--- Required work ---
Continue the excerpt about the Mikkola family's homes in Espoo and Florida and their boat, picking up right after its last sentence.

Excerpt provided section start

The family divides its year, living from May to September at home in Espoo just outside Helsinki, and the rest of the time in Florida. The reason is more one of sunshine than tax exile. For enlightened Finnish tax law means that, if you work more than six months a year for a foreign company and spend no more than 70-80 days in the country, you don't get clobbered.

"It's a long winter here," Mikkola says. "And, with young kids not yet in school, we are free to make a choice. But we've decided to give them an education in Finland, so we'll soon have to stay here in winter too."

The Florida connection goes back to 1979 when Mlikkola's father retired, and his parents wanted a warm escape from the near-Arctic winter.

Almost all Finns grow up close to water, whether on the coast or next to one of the 62,000 inland lakes. So the family's life-style is much the same in both homes, and a boat is indispensable.

Time saver

In this case, it's a 36-ft Nimbus 4000, moored to a jetty on the lagoon at the bottom of the garden. Power from a pair of 4.1-litre 200bhp Volvo diesels is sufficient for 30 knots. Cruising at 22-23 knots, safe endurance is 10 hours on 700 litres of fuel, though it may run as long as 13 hours.

Below, there is everything that opens and shuts, and the wheelhouse-cum-saloon sports the latest electronic navigational aids, including auto-pilot.

Excerpt provided section end
Entries provided section start

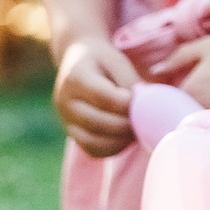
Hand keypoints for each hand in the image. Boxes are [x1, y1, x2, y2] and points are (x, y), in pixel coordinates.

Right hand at [53, 37, 139, 157]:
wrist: (76, 61)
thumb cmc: (102, 60)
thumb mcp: (118, 61)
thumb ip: (131, 82)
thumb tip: (145, 105)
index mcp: (76, 76)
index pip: (103, 96)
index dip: (127, 104)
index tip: (144, 103)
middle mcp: (64, 100)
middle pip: (96, 122)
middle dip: (126, 124)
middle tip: (145, 121)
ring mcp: (65, 120)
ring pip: (92, 141)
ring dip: (120, 140)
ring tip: (137, 129)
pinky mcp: (71, 133)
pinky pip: (92, 150)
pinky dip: (112, 148)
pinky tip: (126, 137)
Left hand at [154, 29, 209, 137]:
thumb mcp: (205, 46)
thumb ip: (175, 59)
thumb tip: (153, 74)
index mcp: (192, 91)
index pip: (164, 113)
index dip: (158, 117)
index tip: (157, 120)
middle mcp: (207, 112)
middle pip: (182, 132)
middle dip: (176, 133)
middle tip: (176, 131)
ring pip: (204, 143)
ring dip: (198, 141)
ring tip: (197, 138)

Entries provided section end

--- Response for this exercise ---
"This is still the size of boat we can handle as a family," Mikkola says. "I don't need anybody helping, although it's nice if you have somebody else who knows what to do, and my wife's pretty good at that.

"It's very handy for us because it has two cabins - one for the kids, and one for us. And it has this small shower which is fantastic. None of my previous boats had one and, after two days, I used to feel terrible."

Mikkola took delivery personally in Denmark, and the 650-mile voyage home took him three days.

A real time saver in everyday life, the boat takes just 20 minutes to reach Helsinki's shopping centre by sea, instead of an hour by car.

But the most important role of the Nimbus is as the ultimate get-away vehicle - to a 10-acre island, 100 miles away. "It takes four hours to get there," Mikkola says, "and we're never in the open sea. We just pass between lots of islands all the way, and it's very beautiful.

"We've now built a small cottage out there - it's in the middle of nowhere, with no electricity and no running water. So it's a sort of sport to go there. But we cheat a bit because we can go down to the boat for a shower, and I have a mobile phone there too."